» TO DO
Reproduce the part of the records that opens with the line containing "class: Magnoliopsida" and runs through the end of the records, replacing "common name" with "vernacular name" and leaving everything else unchanged. Omit the pictures from your answer.

» DATA SUPPLIED

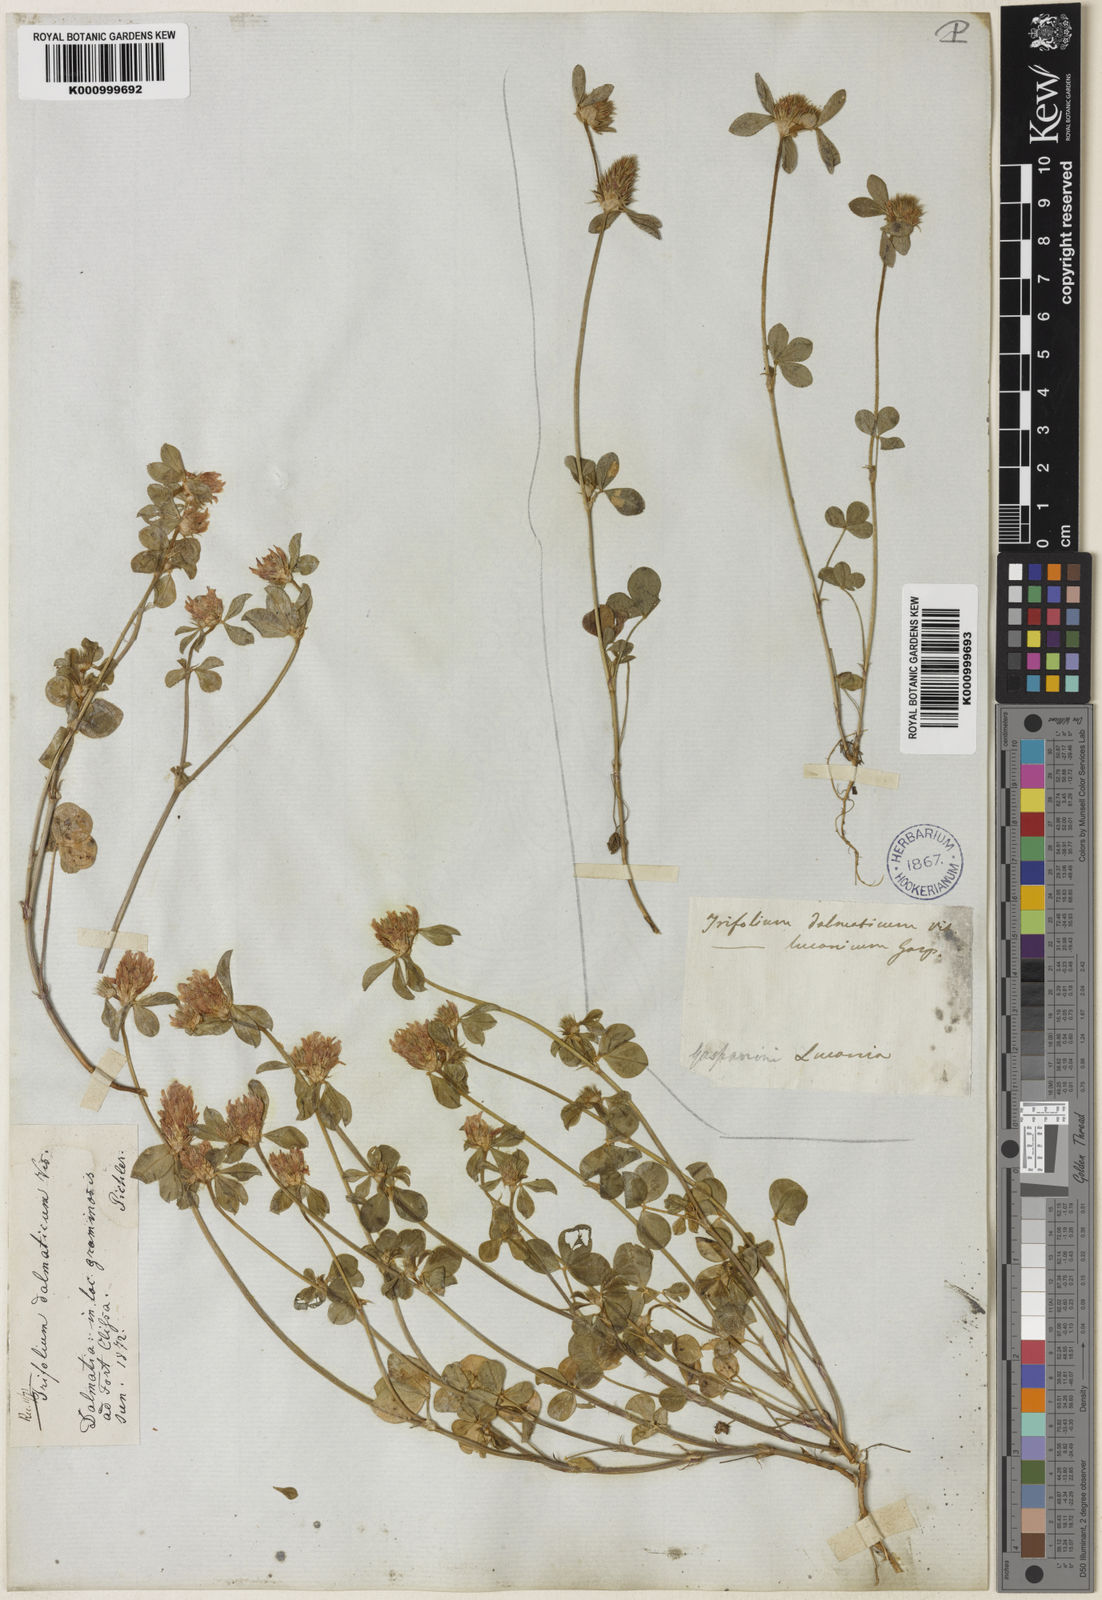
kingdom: Plantae
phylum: Tracheophyta
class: Magnoliopsida
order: Fabales
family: Fabaceae
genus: Trifolium
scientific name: Trifolium dalmaticum
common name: Dalmatian clover
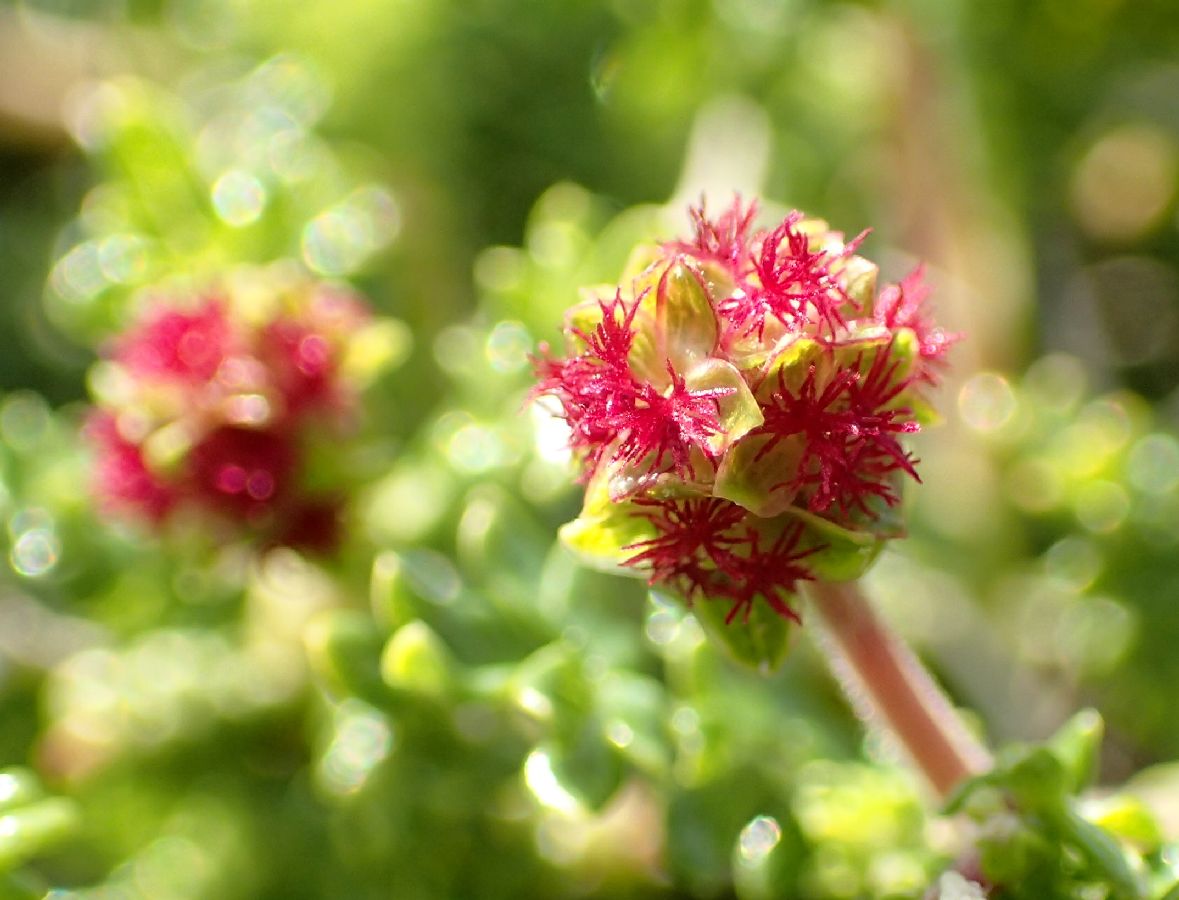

» ANSWER IN FULL
class: Magnoliopsida
order: Fabales
family: Fabaceae
genus: Trifolium
scientific name: Trifolium dalmaticum
vernacular name: Dalmatian clover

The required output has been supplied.